Enfin, la campagne contre l'EI ne règle pas les problèmes de fond qui expliquent la montée en puissance de ce groupe. Certes, Washington a pris soin de chasser du pouvoir Nouri al-Maliki, le premier ministre chiite dont la politique sectaire a radicalisé les sunnites en Irak, et de coopérer avec les monarchies du Golfe.

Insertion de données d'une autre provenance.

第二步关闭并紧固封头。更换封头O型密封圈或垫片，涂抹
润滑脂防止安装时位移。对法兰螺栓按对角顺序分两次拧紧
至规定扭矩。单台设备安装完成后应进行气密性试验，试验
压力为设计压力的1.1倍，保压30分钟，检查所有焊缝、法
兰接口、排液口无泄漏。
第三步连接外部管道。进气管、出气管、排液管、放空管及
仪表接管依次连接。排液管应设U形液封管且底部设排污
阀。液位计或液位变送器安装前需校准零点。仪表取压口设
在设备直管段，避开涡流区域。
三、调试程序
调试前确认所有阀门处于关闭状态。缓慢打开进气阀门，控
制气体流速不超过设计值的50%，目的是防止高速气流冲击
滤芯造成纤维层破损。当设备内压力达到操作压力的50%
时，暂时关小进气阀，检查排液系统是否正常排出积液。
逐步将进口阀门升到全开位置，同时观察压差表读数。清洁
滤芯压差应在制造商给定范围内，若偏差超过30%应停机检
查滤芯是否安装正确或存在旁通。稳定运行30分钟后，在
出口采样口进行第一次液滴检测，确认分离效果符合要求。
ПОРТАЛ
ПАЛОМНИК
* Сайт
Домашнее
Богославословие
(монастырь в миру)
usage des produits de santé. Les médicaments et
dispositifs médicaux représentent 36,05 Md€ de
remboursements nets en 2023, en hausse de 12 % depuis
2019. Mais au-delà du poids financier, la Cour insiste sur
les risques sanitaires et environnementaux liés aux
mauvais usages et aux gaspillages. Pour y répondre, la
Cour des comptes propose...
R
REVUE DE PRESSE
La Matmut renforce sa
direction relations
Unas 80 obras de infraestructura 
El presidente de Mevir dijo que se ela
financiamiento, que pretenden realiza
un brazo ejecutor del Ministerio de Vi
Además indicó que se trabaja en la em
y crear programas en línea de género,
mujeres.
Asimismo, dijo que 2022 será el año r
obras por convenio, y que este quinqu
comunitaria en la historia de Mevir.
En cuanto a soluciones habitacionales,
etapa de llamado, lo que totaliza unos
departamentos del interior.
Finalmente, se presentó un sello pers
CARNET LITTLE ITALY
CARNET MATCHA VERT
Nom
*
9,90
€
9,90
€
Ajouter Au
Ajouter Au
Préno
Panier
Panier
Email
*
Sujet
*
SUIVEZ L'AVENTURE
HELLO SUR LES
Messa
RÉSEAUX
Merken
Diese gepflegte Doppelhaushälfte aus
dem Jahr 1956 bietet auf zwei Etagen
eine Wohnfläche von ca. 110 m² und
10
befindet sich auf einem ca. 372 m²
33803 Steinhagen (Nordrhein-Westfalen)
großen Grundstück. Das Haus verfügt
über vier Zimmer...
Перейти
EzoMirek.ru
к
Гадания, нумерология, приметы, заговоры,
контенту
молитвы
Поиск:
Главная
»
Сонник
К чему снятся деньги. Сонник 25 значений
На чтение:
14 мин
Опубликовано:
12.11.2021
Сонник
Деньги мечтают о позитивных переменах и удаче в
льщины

Mais, en Syrie, les bombardements contre l'EI suscitent un certain malaise dans la communauté arabe sunnite (60% de la population), qui est à la base de l'opposition au régime depuis le début de la guerre civile en 2011. Après avoir refusé d'intervenir en 2013, au lendemain du gazage de centaines de civils, les Etats-Unis se mobilisent aujourd'hui, galvanisés par le spectacle de l'exécution d'otages occidentaux. Le risque, en l'absence d'un soutien décidé à l'ASL, est de nourrir les accusations de deux poids deux mesures dont l'Orient est si friand et, à terme, la popularité de l'EI.